Translated from French by Shaun Whiteside.

Spring is springing, and I’m craving walks in my favourite places. Although not allowed to drive to them, due to you know what. So instead let’s meander for a while in a place I’d love to visit (maybe someday) – Monet’s garden in Giverny.

But we’re not going for a simple stroll to admire the water lilies and take some stunning photographs. We’re going to solve the puzzle set in the prologue.

Three women lived in a village.

The third was the most intelligent, the second the most cunning, the third the most determined.

In your opinion, which one managed to escape?

The puzzle setter is an old woman, born and bred in Giverny, who wanders unnoticed about the place accompanied by her Alsatian, Neptune. She sees everything. Including the connection between the murder of womanising Jérôme Morval and the unsolved case of an 11-year old boy, one that the investigating police dismiss. Why does she choose to disclose it to the dead man’s wife and not the police? Now that would be telling and I’m not about to give anything away that could spoil one of the most ingenious twists in crime fiction I’ve ever read. (No wonder this novel has won countless awards.)

Back to the three women: the budding artist child, Fanette Morelle, who dreams of a career that will take her away from poverty; the femme-fatale schoolteacher Stéphanie Dupain, who dreams of escape from the doting husband she does not love, and the unnamed old lady, who wishes to escape a lifetime of regrets. Plenty of scope there for interesting psychological profiling and Bussi makes the most of it, throwing into the mix two contrasting investigators, Sérénac and Bénevides. The former, a gut instinct man, who unprofessionally falls in love with Stéphanie, the wife of the prime suspect, contrasting with his assistant who believes that the case can be resolved by spreadsheet. (Not quite as idiotic as it may sound).

Last but not least the setting, although not shown in its best light by the narrator, who resents the tourist influx into what ought to be a rural idyll. Bussi knows how to capitalise on Giverny’s geography, cultural value and persisting rumours of masterpieces hidden in attics, such as the eponymous Black Water Lilies. Which – after an admittedly slow start – mixes into a rather intoxicating palette.

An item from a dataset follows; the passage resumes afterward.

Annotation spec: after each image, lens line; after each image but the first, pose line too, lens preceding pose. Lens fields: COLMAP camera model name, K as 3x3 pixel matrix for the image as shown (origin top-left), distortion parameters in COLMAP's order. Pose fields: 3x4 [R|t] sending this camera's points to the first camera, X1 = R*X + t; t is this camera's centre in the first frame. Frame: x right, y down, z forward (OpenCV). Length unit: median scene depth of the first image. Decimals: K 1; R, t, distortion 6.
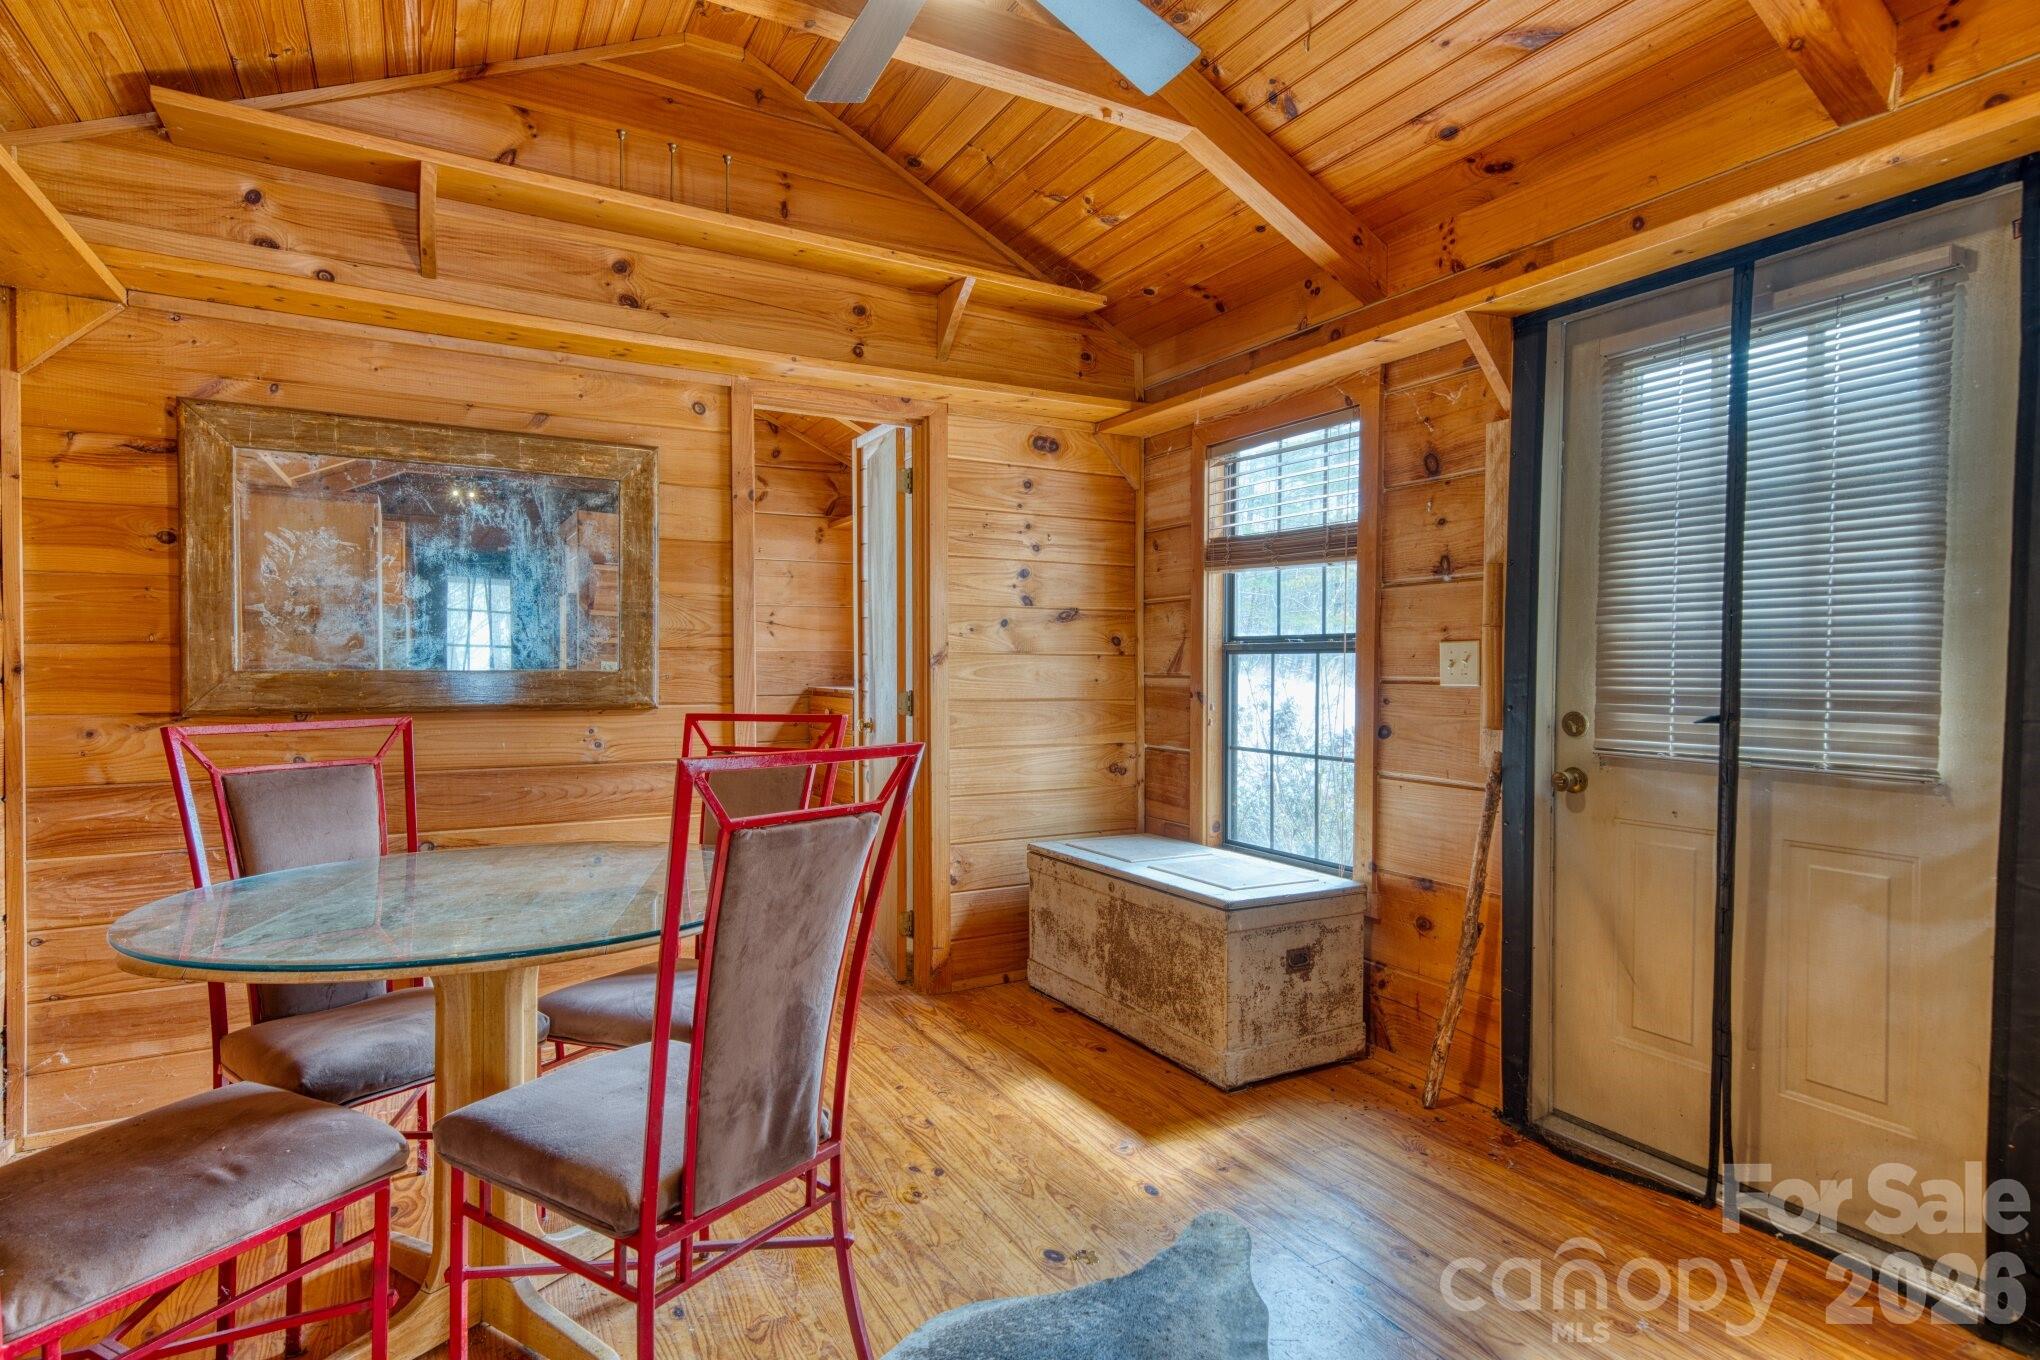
lens RADIAL K [[1025.1, 0, 1017.2], [0, 1025.1, 680.1], [0, 0, 1]] dist [-0.000819, 0.000064]
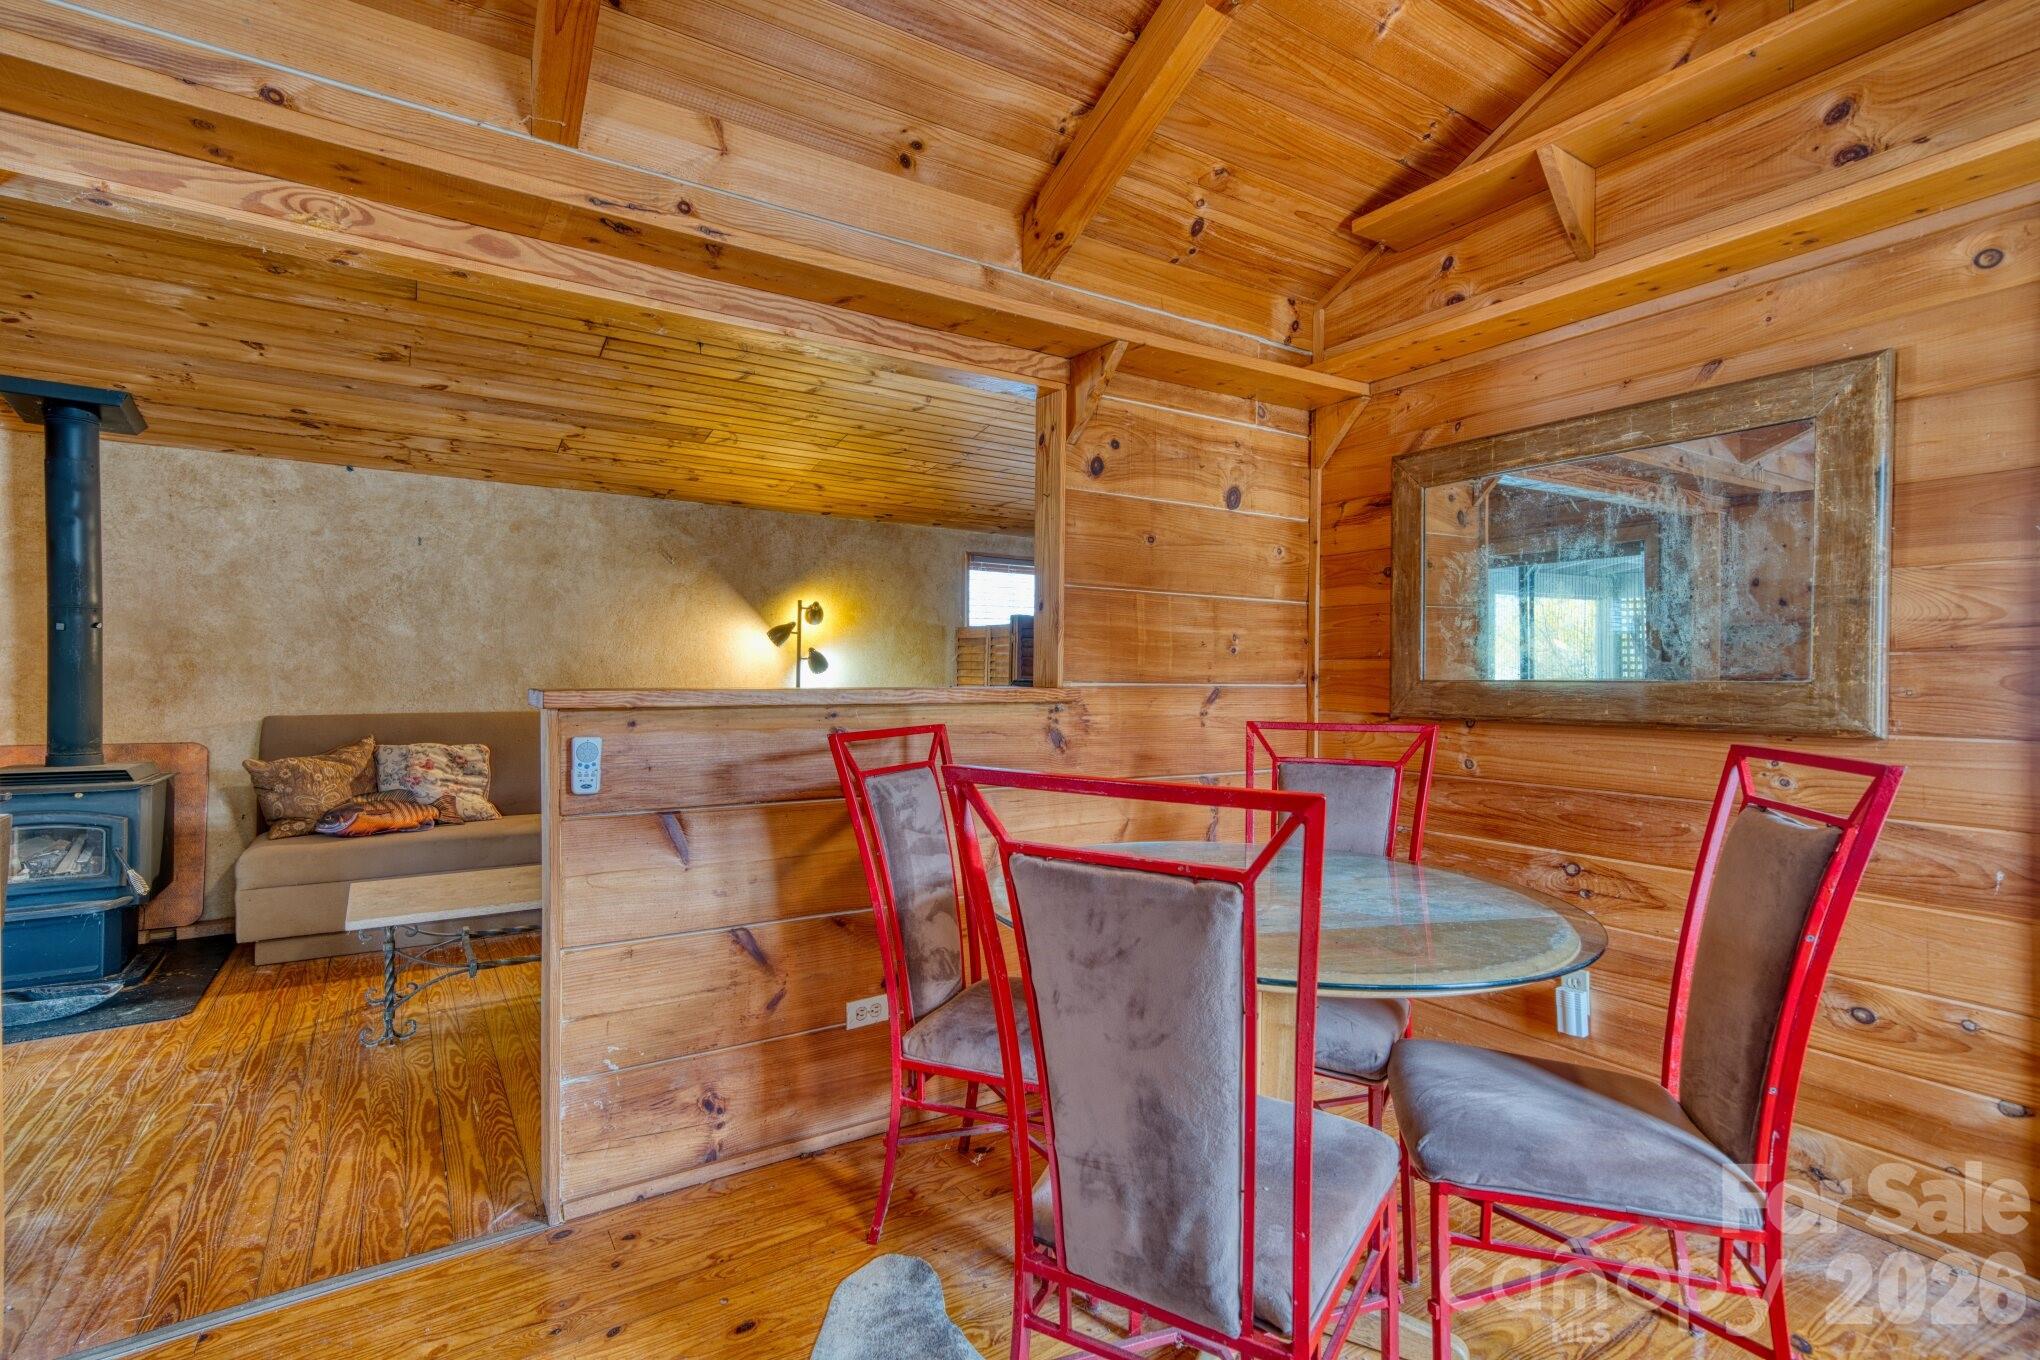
lens RADIAL K [[959.4, 0, 1018.0], [0, 959.4, 682.3], [0, 0, 1]] dist [0.006297, 0.000554]
pose [[0.044833, 0.005346, -0.998980, 0.277641], [-0.016378, 0.999855, 0.004616, -0.003675], [0.998860, 0.016154, 0.044914, 0.444749]]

I thank Emma and Marina Sofia for the prompt to read authors scheduled to appear at this year’s cancelled Quais du Polar literary festival. I bought this after Bussi’s appearance at EIBF in 2017, and, if this is an indicator of the quality of books I have in my humungous unread-but-bought-at-the -Edinburgh-Book-Festival-TBR, I’m in for a great summer’s reading. Because now that the 2020 EIBF has also been cancelled, this is the year to catch up.